Is the Mass anti-Semitic? No, it is simply the liturgical expression of the Catholic Faith. In no way does it incite animosity toward Jewish people or call down any wrath upon them, human or divine. One might even complain that it contains not enough prayers for Jews, Moslems, Hindus, Buddhists, and others whom we feel have been deprived by circumstances of the gift of the Faith, which we value so greatly. But insult does not have to be explicit or implied; it can be inferred. The inference that the Mass is some how anti-Semitic may come from the healthy distrust of people whose ancestors have been expelled (or worse) from Christian nations over the centuries—to these we must say that we hope for better times together in the future. The same inference may be claimed falsely by those who seek to profit from racial or religious tensions—or by those who seek political support—to these we can only say "shame!"
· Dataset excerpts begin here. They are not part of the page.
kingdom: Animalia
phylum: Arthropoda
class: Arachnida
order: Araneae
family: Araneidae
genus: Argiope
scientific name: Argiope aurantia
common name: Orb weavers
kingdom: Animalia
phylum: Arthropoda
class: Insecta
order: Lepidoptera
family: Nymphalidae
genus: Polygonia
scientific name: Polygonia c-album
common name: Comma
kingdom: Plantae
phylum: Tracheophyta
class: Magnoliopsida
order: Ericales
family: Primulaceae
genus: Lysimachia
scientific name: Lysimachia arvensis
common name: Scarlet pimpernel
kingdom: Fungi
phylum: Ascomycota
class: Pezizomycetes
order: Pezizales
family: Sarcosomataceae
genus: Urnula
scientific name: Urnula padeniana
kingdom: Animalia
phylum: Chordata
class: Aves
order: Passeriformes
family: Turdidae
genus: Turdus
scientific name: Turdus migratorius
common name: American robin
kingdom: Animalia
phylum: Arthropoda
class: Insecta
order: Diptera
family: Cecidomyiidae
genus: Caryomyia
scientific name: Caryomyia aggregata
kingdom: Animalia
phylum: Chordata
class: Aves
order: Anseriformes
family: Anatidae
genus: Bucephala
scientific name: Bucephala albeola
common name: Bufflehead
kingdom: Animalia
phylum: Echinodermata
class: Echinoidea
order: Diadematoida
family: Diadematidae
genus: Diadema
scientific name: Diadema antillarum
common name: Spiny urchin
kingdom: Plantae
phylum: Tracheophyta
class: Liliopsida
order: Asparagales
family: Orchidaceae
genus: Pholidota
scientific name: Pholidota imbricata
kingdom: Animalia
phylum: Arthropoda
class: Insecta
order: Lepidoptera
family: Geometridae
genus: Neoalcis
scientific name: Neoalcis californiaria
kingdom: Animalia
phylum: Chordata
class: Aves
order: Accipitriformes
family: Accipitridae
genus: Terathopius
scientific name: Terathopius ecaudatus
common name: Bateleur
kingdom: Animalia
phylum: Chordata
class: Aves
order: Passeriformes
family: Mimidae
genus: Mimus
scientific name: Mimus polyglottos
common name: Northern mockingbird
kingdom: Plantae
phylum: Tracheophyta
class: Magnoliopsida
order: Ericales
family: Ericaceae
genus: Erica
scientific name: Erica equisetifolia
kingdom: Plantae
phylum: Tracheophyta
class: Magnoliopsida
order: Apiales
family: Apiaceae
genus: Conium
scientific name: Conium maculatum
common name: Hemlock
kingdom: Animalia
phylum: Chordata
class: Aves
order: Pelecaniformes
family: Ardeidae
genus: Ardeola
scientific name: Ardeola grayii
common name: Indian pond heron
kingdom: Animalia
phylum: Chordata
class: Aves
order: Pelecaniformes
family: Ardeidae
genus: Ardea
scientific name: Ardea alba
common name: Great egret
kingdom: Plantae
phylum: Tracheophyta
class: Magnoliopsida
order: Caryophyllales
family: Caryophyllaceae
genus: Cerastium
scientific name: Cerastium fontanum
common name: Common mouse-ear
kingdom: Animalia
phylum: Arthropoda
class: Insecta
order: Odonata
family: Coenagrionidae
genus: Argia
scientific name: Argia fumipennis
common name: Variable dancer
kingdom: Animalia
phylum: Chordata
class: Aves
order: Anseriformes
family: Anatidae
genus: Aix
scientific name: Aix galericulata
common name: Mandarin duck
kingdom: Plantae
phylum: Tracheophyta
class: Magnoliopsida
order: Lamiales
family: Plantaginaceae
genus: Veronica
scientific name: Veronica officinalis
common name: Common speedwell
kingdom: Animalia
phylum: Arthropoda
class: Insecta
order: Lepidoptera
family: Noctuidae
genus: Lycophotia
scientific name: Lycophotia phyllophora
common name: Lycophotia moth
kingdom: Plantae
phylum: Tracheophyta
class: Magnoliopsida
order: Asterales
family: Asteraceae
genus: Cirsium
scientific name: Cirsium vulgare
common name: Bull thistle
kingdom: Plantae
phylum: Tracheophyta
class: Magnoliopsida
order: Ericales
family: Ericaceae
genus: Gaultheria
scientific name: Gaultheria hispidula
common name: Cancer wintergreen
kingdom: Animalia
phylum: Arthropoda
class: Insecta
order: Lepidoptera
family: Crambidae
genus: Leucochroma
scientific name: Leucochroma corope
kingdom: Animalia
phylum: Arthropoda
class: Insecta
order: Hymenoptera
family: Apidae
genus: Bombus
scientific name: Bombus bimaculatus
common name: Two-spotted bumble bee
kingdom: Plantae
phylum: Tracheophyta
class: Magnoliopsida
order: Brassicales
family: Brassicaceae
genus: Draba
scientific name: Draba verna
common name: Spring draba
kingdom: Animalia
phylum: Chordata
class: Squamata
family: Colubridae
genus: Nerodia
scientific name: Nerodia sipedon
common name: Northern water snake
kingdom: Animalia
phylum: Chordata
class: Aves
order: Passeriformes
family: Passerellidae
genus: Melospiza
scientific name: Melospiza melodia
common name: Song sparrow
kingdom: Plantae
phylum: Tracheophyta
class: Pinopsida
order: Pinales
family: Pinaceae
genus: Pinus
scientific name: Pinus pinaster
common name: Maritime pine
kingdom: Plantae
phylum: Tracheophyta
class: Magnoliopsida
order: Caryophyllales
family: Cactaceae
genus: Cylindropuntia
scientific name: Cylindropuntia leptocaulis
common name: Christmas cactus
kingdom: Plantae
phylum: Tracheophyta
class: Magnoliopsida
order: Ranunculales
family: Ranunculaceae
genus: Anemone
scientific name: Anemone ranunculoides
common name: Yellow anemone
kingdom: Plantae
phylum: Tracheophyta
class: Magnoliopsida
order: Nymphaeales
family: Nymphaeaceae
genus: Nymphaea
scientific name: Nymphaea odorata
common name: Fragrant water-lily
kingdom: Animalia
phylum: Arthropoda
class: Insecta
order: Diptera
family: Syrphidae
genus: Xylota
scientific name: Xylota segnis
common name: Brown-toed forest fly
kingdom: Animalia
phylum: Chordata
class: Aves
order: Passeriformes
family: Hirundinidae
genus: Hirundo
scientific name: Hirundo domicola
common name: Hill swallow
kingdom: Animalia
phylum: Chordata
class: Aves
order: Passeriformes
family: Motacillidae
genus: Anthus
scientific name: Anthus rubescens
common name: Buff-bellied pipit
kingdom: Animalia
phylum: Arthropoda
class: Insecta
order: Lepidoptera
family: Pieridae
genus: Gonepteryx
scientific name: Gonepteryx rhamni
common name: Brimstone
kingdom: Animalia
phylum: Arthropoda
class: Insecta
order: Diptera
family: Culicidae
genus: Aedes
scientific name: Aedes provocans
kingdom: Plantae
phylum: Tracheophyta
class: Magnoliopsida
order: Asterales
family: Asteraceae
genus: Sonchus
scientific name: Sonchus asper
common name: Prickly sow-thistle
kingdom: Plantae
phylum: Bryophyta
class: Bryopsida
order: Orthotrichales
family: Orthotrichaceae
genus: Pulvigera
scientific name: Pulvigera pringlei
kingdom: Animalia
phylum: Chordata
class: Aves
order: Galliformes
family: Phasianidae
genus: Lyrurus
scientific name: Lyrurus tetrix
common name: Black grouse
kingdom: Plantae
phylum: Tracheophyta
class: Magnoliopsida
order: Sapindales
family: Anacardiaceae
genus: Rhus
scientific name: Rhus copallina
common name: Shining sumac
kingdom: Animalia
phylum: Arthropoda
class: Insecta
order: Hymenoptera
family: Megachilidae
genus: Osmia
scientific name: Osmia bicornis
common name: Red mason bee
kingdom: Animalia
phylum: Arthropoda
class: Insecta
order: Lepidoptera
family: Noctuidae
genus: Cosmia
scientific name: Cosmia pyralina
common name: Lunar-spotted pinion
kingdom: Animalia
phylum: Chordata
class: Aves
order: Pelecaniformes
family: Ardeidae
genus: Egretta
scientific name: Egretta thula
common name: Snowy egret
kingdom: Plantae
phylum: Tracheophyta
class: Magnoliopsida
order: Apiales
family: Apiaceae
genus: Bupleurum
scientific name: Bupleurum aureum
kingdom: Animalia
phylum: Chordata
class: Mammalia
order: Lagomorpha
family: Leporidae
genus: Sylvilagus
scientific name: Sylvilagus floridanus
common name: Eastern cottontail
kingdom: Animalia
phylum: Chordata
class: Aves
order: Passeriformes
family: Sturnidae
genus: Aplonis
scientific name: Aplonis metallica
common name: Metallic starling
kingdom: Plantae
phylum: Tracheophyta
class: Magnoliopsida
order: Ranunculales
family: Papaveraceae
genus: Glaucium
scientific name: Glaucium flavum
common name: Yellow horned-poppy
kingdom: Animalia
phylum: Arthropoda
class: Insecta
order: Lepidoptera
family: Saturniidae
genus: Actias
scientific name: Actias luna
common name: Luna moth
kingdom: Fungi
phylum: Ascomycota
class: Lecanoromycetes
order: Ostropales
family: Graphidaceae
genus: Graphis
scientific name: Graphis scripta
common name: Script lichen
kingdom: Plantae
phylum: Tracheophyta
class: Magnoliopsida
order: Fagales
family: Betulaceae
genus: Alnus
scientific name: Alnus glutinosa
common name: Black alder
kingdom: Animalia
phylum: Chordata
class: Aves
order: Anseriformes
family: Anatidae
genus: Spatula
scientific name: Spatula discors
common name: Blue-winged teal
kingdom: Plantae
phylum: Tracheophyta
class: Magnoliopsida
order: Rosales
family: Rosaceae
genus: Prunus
As Catholics, perhaps the greatest contribution we can make to keep others from drawing this false inference of anti-Semitism is to demand realism from our hierarchy. There should be no more make believe and raising of false expectations that we Catholics are going to give up the truths of our Faith en masse. Understanding does not come from "dialogue" that goes on until everyone falls asleep, or until someone gives up his faith, or until a cleverly weasel worded "joint-agreed-statement," saying nothing at all, is issued. Understanding comes only from knowing people as they are, and coming to the realization that in spite of our differences there are good things which we can do together.